### Required work
Scan the lines below and report each one containing "Quaresma" by copying it.

[Dataset entries]
++++++++++++++++++++

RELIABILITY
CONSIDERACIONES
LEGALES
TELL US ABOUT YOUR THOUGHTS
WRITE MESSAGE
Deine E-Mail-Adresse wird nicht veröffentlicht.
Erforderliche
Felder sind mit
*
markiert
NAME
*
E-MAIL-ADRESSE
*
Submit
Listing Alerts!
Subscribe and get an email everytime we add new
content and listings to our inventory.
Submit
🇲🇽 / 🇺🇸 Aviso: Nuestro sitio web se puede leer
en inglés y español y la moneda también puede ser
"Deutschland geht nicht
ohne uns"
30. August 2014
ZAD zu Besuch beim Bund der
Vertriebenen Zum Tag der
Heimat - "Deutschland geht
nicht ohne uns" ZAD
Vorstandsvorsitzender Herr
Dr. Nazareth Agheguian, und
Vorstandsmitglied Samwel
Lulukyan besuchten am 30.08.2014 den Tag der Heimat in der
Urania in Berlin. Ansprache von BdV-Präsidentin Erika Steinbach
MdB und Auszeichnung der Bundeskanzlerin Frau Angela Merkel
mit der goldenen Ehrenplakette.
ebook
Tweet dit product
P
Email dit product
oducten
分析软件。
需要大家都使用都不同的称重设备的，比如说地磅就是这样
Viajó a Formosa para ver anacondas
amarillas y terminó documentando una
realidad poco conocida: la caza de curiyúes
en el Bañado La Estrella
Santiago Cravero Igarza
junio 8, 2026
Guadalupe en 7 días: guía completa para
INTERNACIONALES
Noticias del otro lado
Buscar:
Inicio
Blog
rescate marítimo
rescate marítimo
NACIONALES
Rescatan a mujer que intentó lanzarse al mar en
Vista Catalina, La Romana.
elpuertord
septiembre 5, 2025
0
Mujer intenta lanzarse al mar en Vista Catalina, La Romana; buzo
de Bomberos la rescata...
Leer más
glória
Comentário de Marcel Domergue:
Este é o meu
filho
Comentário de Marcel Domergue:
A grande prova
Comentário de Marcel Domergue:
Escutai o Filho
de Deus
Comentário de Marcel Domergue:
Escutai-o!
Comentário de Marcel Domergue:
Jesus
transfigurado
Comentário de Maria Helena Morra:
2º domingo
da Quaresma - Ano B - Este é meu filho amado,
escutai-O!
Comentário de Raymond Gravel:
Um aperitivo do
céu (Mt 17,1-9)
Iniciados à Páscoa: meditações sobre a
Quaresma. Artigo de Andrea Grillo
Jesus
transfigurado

++++++++++++++++++++

### Reply
da Quaresma - Ano B - Este é meu filho amado,
Quaresma. Artigo de Andrea Grillo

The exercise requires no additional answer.